*** Opening PROVIDED INFORMATION ***
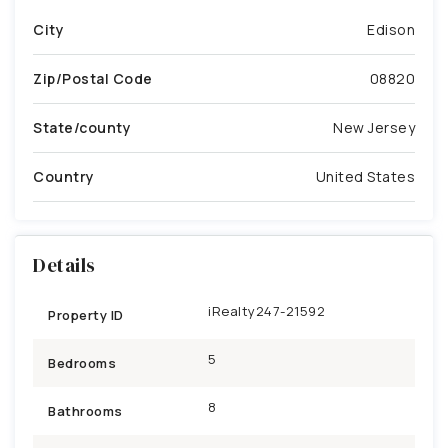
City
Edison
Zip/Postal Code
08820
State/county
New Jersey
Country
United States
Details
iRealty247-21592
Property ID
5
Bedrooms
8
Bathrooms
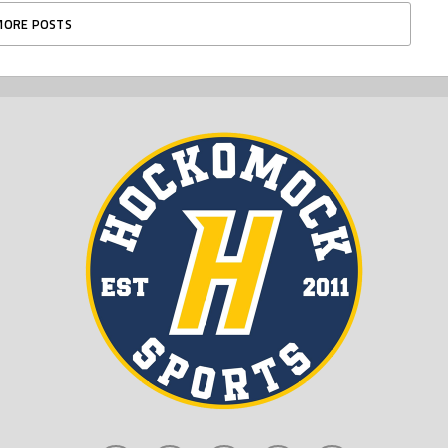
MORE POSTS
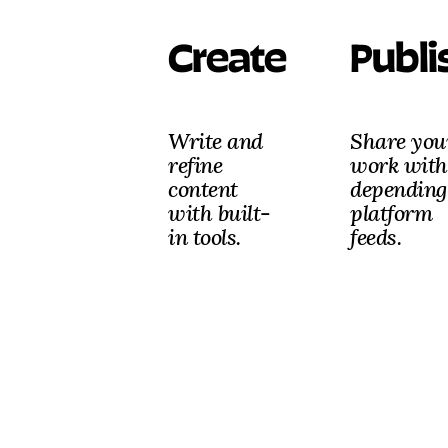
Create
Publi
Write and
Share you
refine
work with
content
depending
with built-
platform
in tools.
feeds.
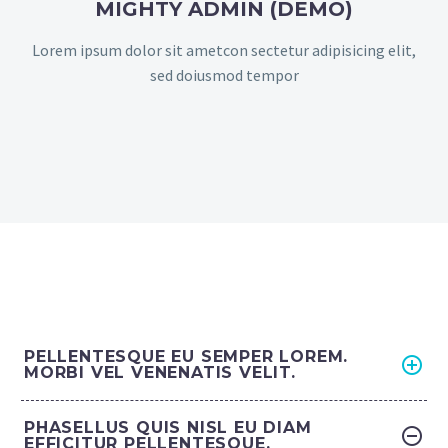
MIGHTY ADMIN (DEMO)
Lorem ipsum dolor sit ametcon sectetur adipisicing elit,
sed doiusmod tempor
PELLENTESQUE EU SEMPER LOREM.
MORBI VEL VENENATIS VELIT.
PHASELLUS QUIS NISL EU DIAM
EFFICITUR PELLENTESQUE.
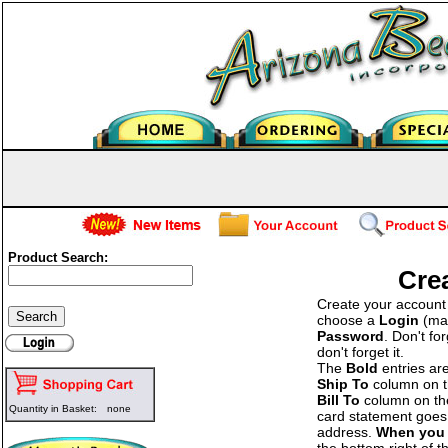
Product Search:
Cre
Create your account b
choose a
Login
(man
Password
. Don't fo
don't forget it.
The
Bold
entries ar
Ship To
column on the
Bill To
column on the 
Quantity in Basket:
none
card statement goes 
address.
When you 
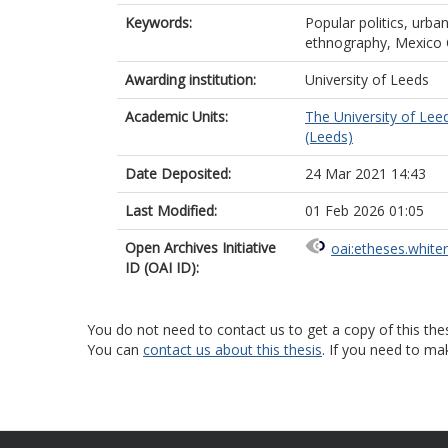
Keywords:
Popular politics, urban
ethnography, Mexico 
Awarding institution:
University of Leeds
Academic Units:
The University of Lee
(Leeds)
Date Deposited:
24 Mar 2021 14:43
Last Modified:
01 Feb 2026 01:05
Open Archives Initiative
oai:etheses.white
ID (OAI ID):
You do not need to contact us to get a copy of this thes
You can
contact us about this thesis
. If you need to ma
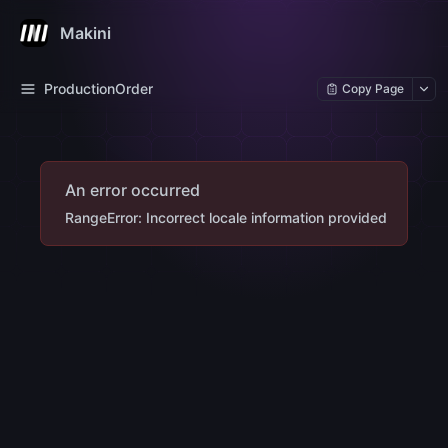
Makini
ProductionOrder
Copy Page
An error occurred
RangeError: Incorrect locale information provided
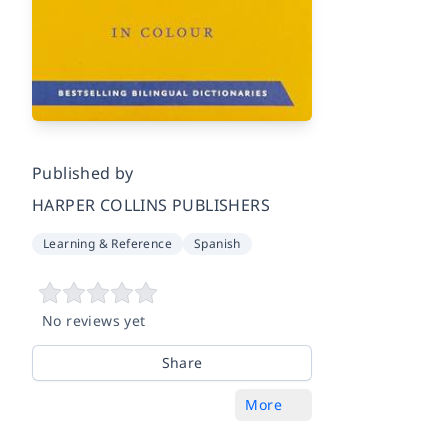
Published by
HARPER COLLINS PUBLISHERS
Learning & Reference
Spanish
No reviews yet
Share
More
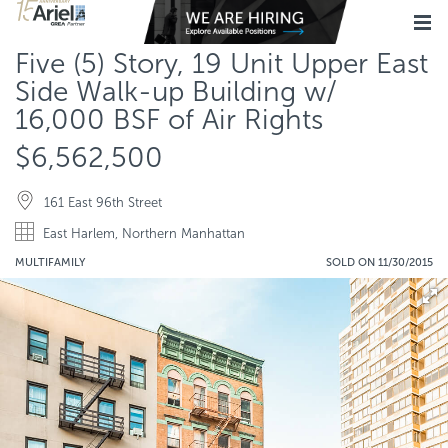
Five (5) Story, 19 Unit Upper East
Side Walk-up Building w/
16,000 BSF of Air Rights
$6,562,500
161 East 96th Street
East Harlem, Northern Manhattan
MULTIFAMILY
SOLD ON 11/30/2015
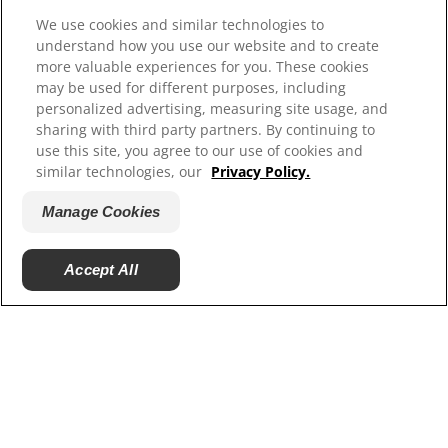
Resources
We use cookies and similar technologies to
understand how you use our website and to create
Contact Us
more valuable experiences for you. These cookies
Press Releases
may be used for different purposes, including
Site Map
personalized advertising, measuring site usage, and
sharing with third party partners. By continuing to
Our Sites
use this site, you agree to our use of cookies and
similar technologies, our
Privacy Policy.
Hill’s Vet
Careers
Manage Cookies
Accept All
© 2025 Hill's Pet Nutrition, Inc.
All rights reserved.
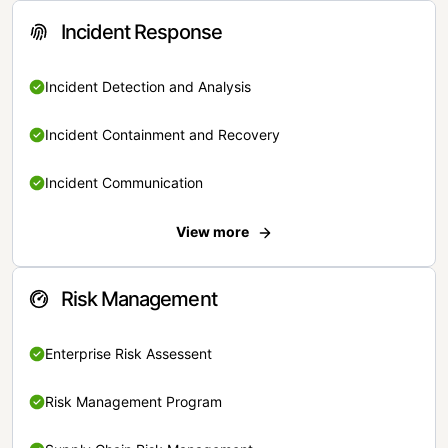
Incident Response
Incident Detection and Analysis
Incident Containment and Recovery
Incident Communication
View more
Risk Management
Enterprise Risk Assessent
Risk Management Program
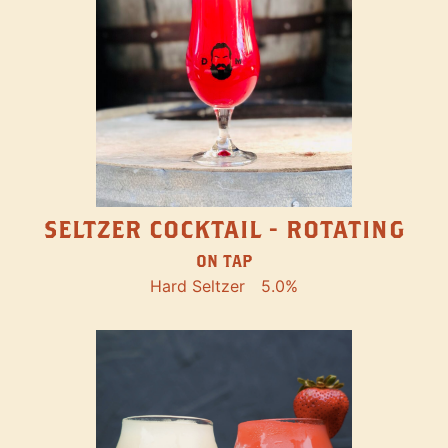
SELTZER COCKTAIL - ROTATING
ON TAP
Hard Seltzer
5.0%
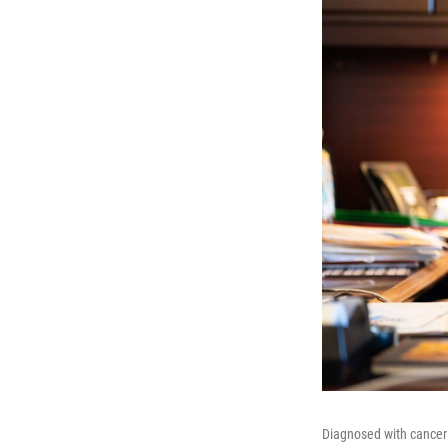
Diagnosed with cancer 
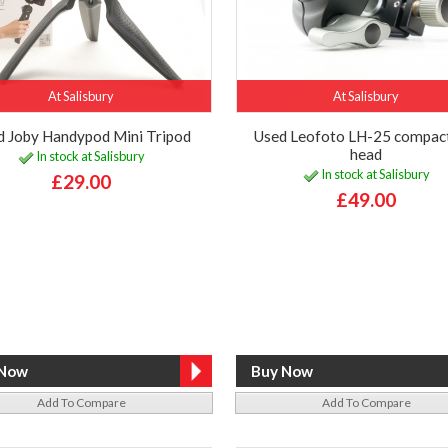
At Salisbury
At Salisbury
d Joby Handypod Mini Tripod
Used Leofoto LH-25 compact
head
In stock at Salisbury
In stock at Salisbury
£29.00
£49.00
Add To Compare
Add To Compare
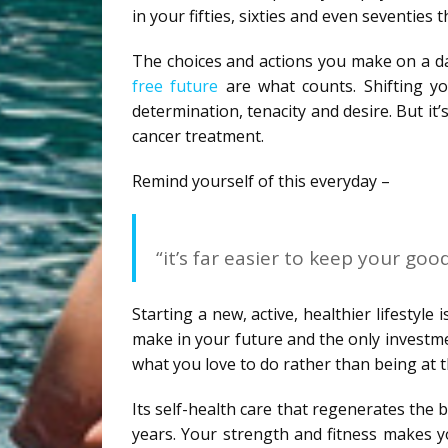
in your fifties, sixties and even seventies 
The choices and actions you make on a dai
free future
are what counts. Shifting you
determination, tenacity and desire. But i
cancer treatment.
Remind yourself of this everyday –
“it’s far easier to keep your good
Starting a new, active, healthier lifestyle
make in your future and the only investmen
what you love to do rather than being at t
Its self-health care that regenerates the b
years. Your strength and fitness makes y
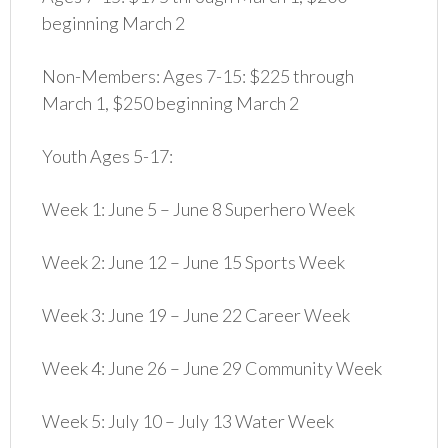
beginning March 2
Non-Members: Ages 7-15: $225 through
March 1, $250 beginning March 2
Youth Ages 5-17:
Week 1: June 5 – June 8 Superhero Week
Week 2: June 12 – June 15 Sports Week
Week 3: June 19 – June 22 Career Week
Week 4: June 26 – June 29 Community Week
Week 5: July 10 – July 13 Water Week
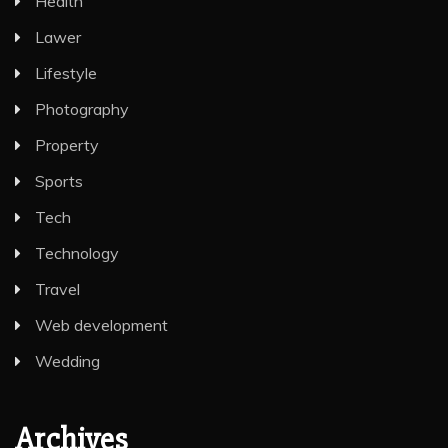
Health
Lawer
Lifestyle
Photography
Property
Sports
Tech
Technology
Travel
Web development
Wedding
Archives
*** Closing PROVIDED INFORMATION ***
→ **REQUEST**
Set down all the material exactly once more. No pictures.

→ **OUTPUT OF THE TASK**
City
Edison
Zip/Postal Code
08820
State/county
New Jersey
Country
United States
Details
iRealty247-21592
Property ID
5
Bedrooms
8
Bathrooms
MORE POSTS
Create
Publi
Write and
Share you
refine
work with
content
depending
with built-
platform
in tools.
feeds.
MIGHTY ADMIN (DEMO)
Lorem ipsum dolor sit ametcon sectetur adipisicing elit,
sed doiusmod tempor
PELLENTESQUE EU SEMPER LOREM.
MORBI VEL VENENATIS VELIT.
PHASELLUS QUIS NISL EU DIAM
EFFICITUR PELLENTESQUE.
Product Search:
Cre
Create your account b
choose a
Login
(man
Password
. Don't fo
don't forget it.
The
Bold
entries ar
Ship To
column on the
Bill To
column on the 
Quantity in Basket:
none
card statement goes 
address.
When you 
Keywords:
Popular politics, urban
ethnography, Mexico 
Awarding institution:
University of Leeds
Academic Units:
The University of Lee
(Leeds)
Date Deposited:
24 Mar 2021 14:43
Last Modified:
01 Feb 2026 01:05
Open Archives Initiative
oai:etheses.white
ID (OAI ID):
You do not need to contact us to get a copy of this thes
You can
contact us about this thesis
. If you need to ma
Makini
ProductionOrder
Copy Page
An error occurred
RangeError: Incorrect locale information provided
Published by
HARPER COLLINS PUBLISHERS
Learning & Reference
Spanish
No reviews yet
Share
More
Five (5) Story, 19 Unit Upper East
Side Walk-up Building w/
16,000 BSF of Air Rights
$6,562,500
161 East 96th Street
East Harlem, Northern Manhattan
MULTIFAMILY
SOLD ON 11/30/2015
Resources
We use cookies and similar technologies to
understand how you use our website and to create
Contact Us
more valuable experiences for you. These cookies
Press Releases
may be used for different purposes, including
Site Map
personalized advertising, measuring site usage, and
sharing with third party partners. By continuing to
Our Sites
use this site, you agree to our use of cookies and
similar technologies, our
Privacy Policy.
Hill’s Vet
Careers
Manage Cookies
Accept All
© 2025 Hill's Pet Nutrition, Inc.
All rights reserved.
Incident Response
Incident Detection and Analysis
Incident Containment and Recovery
Incident Communication
View more
Risk Management
Enterprise Risk Assessent
Risk Management Program
SELTZER COCKTAIL - ROTATING
ON TAP
Hard Seltzer
5.0%
Diagnosed with cancer 
At Salisbury
At Salisbury
d Joby Handypod Mini Tripod
Used Leofoto LH-25 compact
head
In stock at Salisbury
In stock at Salisbury
£29.00
£49.00
Add To Compare
Add To Compare
in your fifties, sixties and even seventies 
The choices and actions you make on a dai
free future
are what counts. Shifting you
determination, tenacity and desire. But i
cancer treatment.
Remind yourself of this everyday –
“it’s far easier to keep your good
Starting a new, active, healthier lifestyle
make in your future and the only investmen
what you love to do rather than being at t
Its self-health care that regenerates the b
years. Your strength and fitness makes y
beginning March 2
Non-Members: Ages 7-15: $225 through
March 1, $250 beginning March 2
Youth Ages 5-17:
Week 1: June 5 – June 8 Superhero Week
Week 2: June 12 – June 15 Sports Week
Week 3: June 19 – June 22 Career Week
Week 4: June 26 – June 29 Community Week
Week 5: July 10 – July 13 Water Week
Health
Lawer
Lifestyle
Photography
Property
Sports
Tech
Technology
Travel
Web development
Wedding
Archives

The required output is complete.